The safe parking facility would be similar to the Safe Rest Villages planned for six locations in Portland, said Chariti Montez, manager of the program for Ryan’s office. The program will include a managed parking facility in North Portland’s Sunderland neighborhood.

“This is not permanent housing,” Ryan said, adding that people would be connected to mental health and addiction resources at the facility, with the goal of transitioning to permanent housing. “We need these onramps” to permanent housing.

Officials are proposing to operate the Expo Center facility for 18 to 21 months. It would be staffed 24/7 by a shelter operator and include bathrooms, showers, common spaces, and laundry and trash services, Montez said.

Some people who would be eligible to use the facility have RVs that are immobile, she said, adding that their team is working with PBOT to come up with a plan to either tow vehicles to the site or repair them. 

Metro officials have identified three areas along North Force Avenue in the southwestern portion of the Expo Center that could be used for the facility.

But challenges exist in each area.

Some challenges aren’t new. Peterson and Ryan first discussed using the Expo Center as a managed safe parking location more than a year ago. Costs associated with the project led Portland officials to explore other locations. One sticking point was related to the cost of paving a lot, as Portland city code requires, the Willamette Week reported.

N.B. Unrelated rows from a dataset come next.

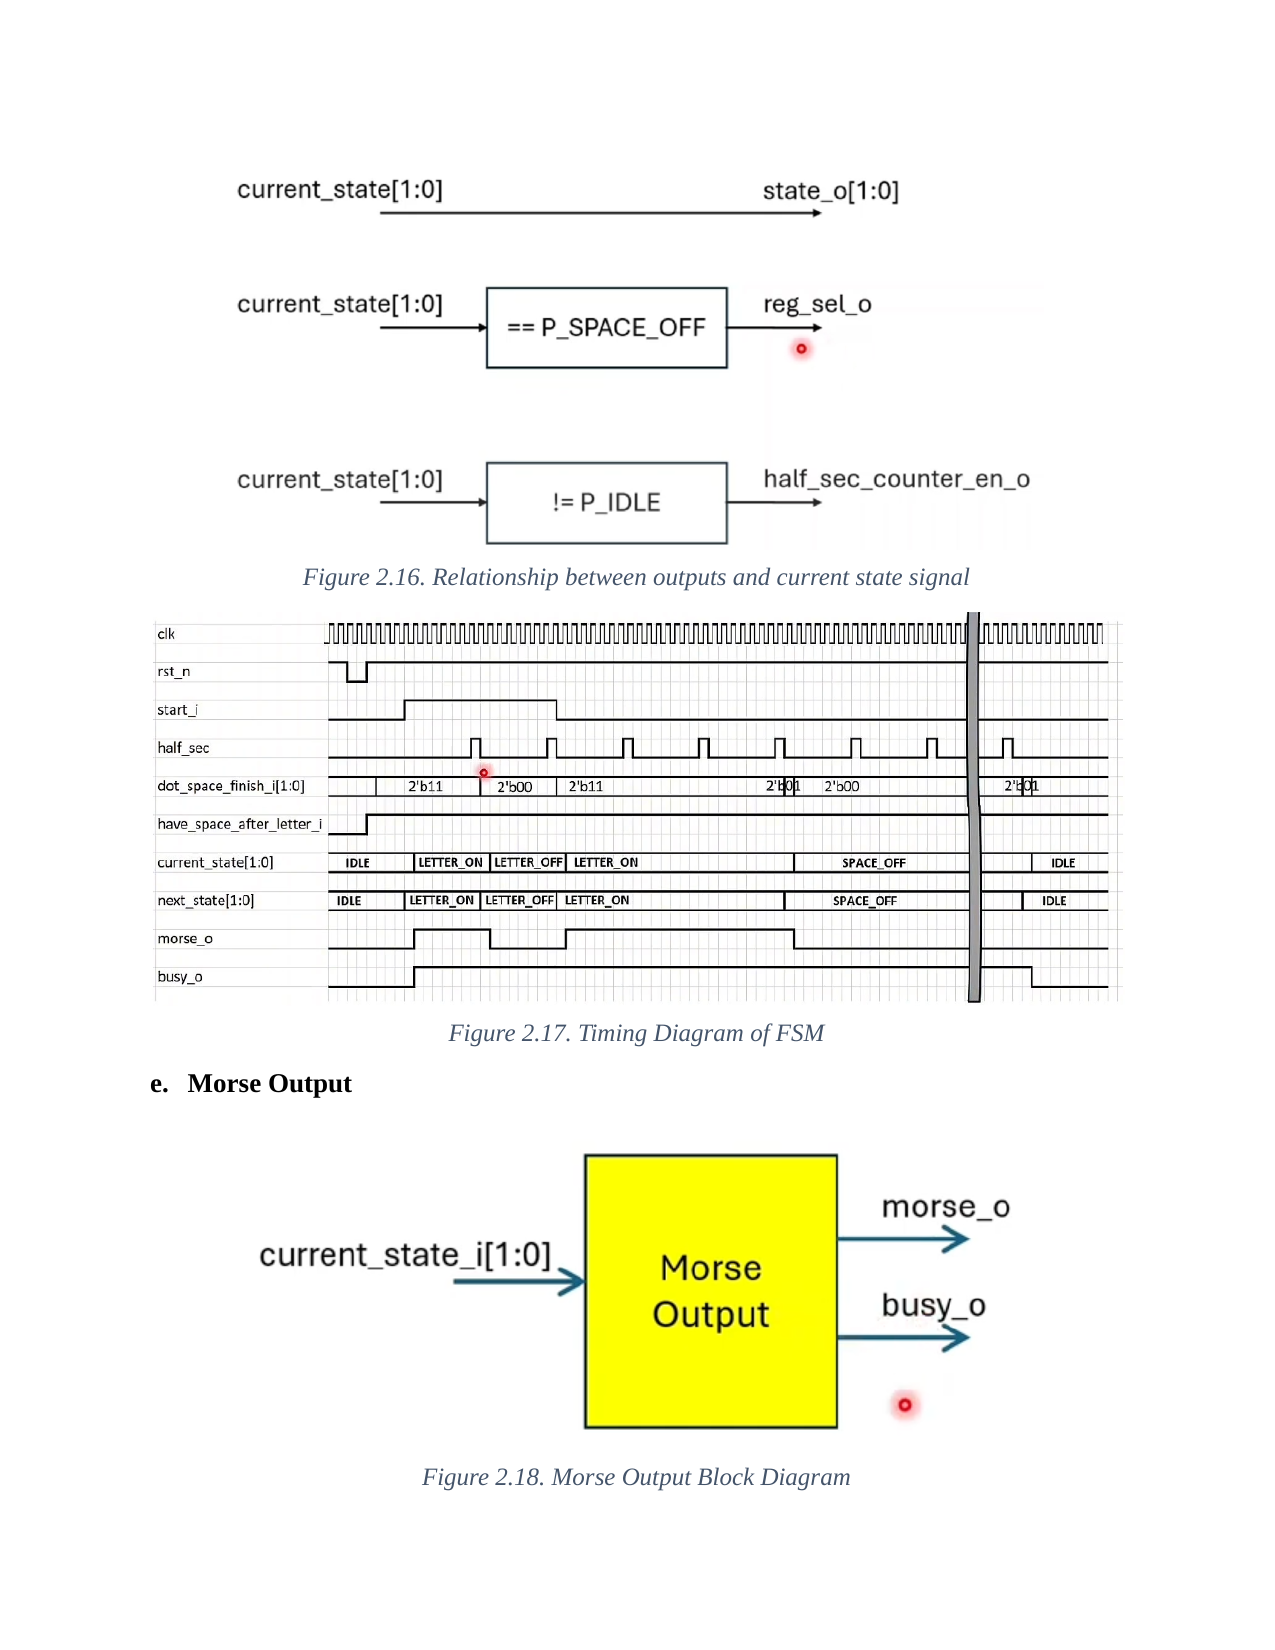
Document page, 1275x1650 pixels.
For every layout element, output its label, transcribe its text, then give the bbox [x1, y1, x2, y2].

text Figure 2.17. Timing Diagram of FSM [150, 1018, 1125, 1046]
list Morse Output [150, 1067, 1125, 1098]
picture [231, 150, 1044, 550]
text Figure 2.16. Relationship between outputs and current state signal [150, 562, 1125, 591]
picture [240, 1117, 1035, 1450]
picture [150, 612, 1125, 1006]
text Figure 2.18. Morse Output Block Diagram [150, 1462, 1125, 1491]
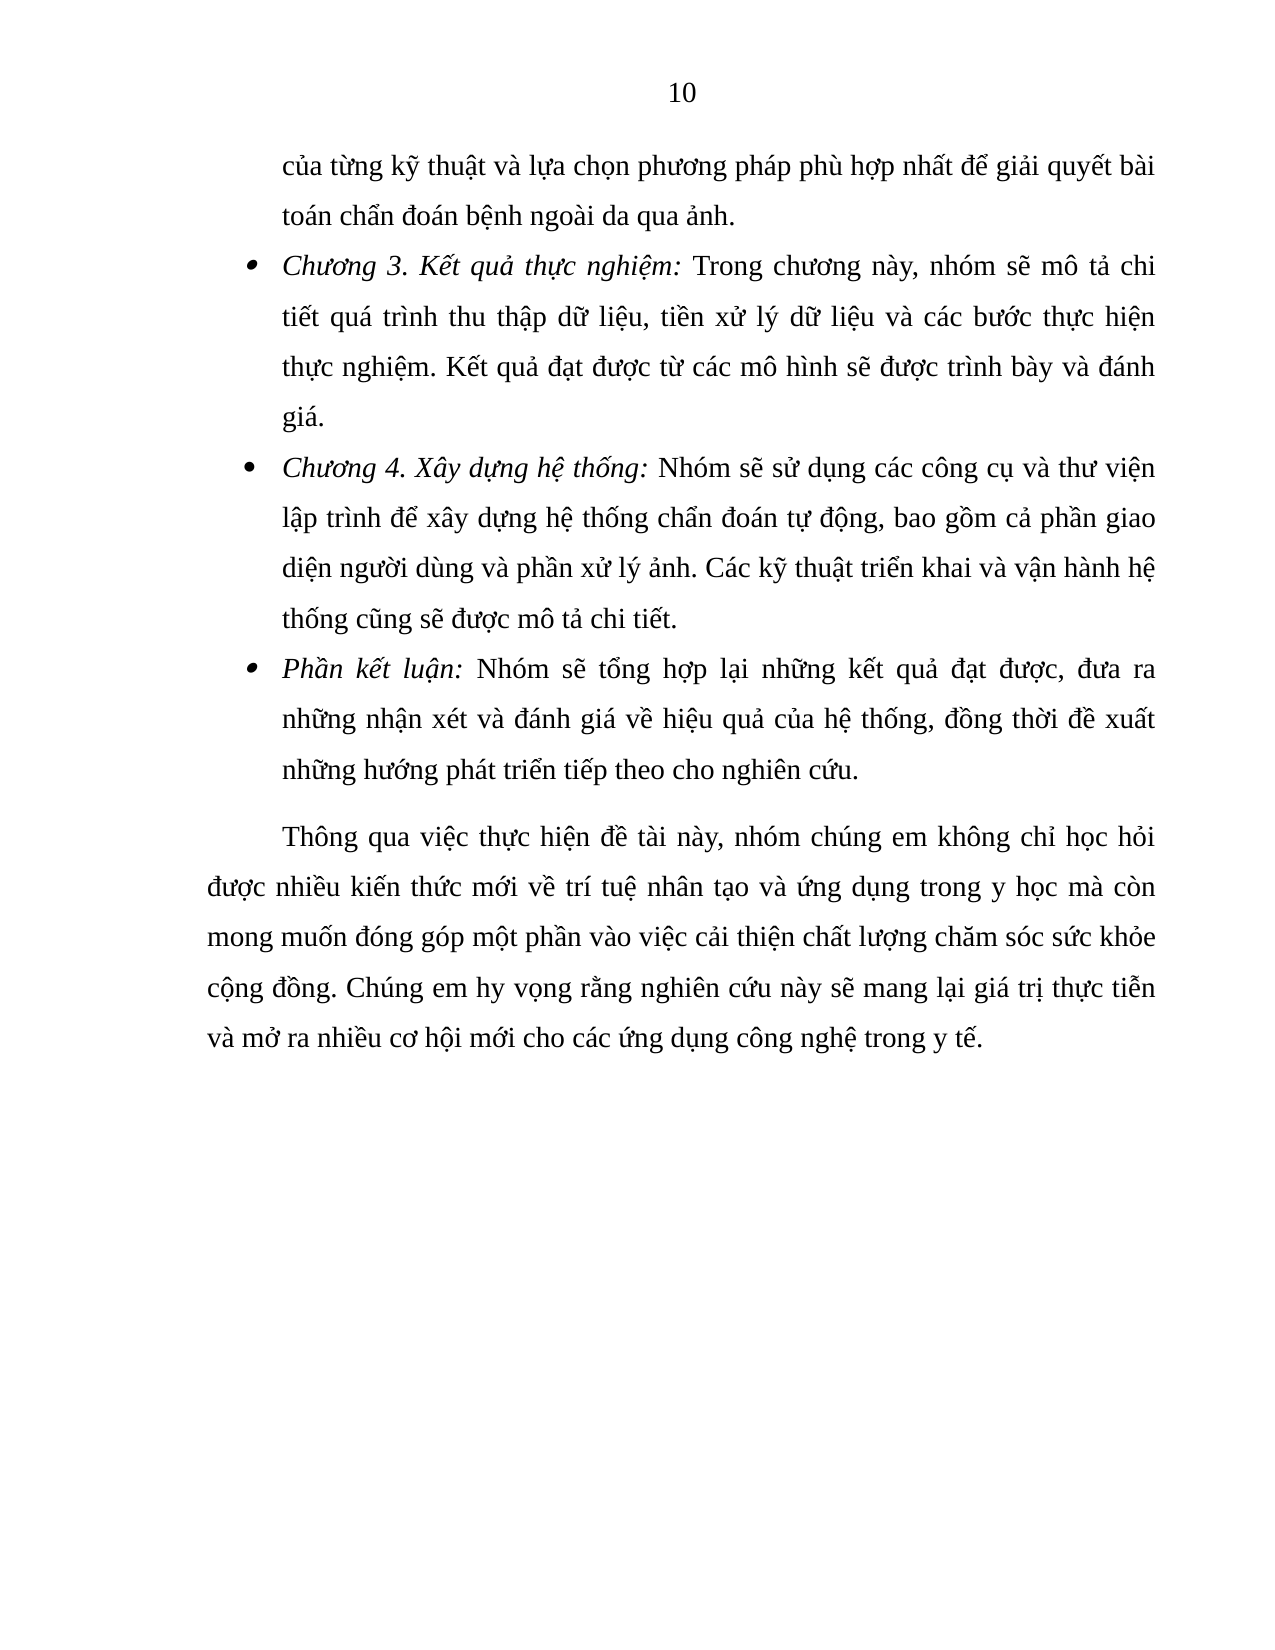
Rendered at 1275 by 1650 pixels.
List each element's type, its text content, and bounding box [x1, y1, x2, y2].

text Thông qua việc thực hiện đề tài này, nhóm chúng em không chỉ học hỏi được nhiều kiến thức mới về trí tuệ nhân tạo và ứng dụng trong y học mà còn mong muốn đóng góp một phần vào việc cải thiện chất lượng chăm sóc sức khỏe cộng đồng. Chúng em hy vọng rằng nghiên cứu này sẽ mang lại giá trị thực tiễn và mở ra nhiều cơ hội mới cho các ứng dụng công nghệ trong y tế. [207, 819, 1157, 1053]
list Phần kết luận: Nhóm sẽ tổng hợp lại những kết quả đạt được, đưa ra những nhận xét và đánh giá về hiệu quả của hệ thống, đồng thời đề xuất những hướng phát triển tiếp theo cho nghiên cứu. [244, 651, 1157, 785]
list Chương 4. Xây dựng hệ thống: Nhóm sẽ sử dụng các công cụ và thư viện lập trình để xây dựng hệ thống chẩn đoán tự động, bao gồm cả phần giao diện người dùng và phần xử lý ảnh. Các kỹ thuật triển khai và vận hành hệ thống cũng sẽ được mô tả chi tiết. [244, 450, 1157, 634]
list Chương 3. Kết quả thực nghiệm: Trong chương này, nhóm sẽ mô tả chi tiết quá trình thu thập dữ liệu, tiền xử lý dữ liệu và các bước thực hiện thực nghiệm. Kết quả đạt được từ các mô hình sẽ được trình bày và đánh giá. [244, 248, 1157, 433]
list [244, 148, 1157, 232]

Two areas under the new proposal — the upper and lower portions of “upper lot 6” — would require paving. Metro officials say the lower portion doesn’t have access to electricity and would require other significant improvements such as leveling and vegetation removal. The upper portion is used for long-term materials storage and sometimes parking.

The most suitable area, called “upper lot 5,” is already paved and has electricity, but it’s used for staging of large events at the Expo Center and overflow parking.

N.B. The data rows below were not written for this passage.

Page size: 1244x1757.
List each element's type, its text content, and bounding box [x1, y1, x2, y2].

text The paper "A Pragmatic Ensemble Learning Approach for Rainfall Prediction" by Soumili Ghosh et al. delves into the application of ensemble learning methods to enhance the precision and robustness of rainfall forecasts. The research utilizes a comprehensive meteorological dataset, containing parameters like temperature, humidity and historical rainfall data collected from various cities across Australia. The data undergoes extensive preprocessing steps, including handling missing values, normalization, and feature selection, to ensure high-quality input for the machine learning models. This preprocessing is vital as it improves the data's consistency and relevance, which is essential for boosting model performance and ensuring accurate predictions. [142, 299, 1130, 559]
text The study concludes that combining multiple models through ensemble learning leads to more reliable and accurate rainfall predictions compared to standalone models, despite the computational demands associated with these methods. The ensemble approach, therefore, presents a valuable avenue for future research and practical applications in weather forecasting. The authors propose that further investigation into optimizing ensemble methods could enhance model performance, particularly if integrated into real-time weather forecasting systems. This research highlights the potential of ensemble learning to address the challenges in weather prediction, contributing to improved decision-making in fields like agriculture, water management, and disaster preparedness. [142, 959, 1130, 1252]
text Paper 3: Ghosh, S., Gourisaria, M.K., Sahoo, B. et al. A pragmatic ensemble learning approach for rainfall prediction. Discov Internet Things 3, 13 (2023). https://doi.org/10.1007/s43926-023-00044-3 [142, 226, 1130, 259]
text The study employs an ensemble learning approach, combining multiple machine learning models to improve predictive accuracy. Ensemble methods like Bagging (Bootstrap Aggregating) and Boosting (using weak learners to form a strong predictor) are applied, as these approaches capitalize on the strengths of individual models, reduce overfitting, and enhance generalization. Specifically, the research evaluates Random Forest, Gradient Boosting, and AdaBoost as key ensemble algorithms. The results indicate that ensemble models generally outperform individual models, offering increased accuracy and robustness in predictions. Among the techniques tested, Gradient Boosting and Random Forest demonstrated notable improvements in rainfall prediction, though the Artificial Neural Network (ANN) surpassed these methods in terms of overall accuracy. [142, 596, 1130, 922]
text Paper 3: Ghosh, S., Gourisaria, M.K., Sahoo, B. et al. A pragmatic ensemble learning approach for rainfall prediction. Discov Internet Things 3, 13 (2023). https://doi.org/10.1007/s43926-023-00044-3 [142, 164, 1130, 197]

“One of the things that I would want to see before we would enter into any kind of serious discussion would be that there would be a dedicated service that would come in and help clear those folks to a more amenable location,” she said.

Commissioner Dañel Malán said “good neighbor agreements,” which are established between shelter operators and nearby businesses and residents, haven’t always been upheld to people’s satisfaction in Portland.

Ryan validated the commissioners’ concerns and emphasized the severity of the homelessness crisis.

“The impact of the humanitarian crisis on our streets is one of our biggest challenges,” he said. “We’re innovating, it’s messy.”

The meeting ended with commissioners asking for Portland and Metro officials to provide additional answers to questions about their concerns after the meeting.

Metro staff need direction from MERC to develop cost estimates, according to the meeting memo. They have already started exploring ways to reduce potential capital costs, however.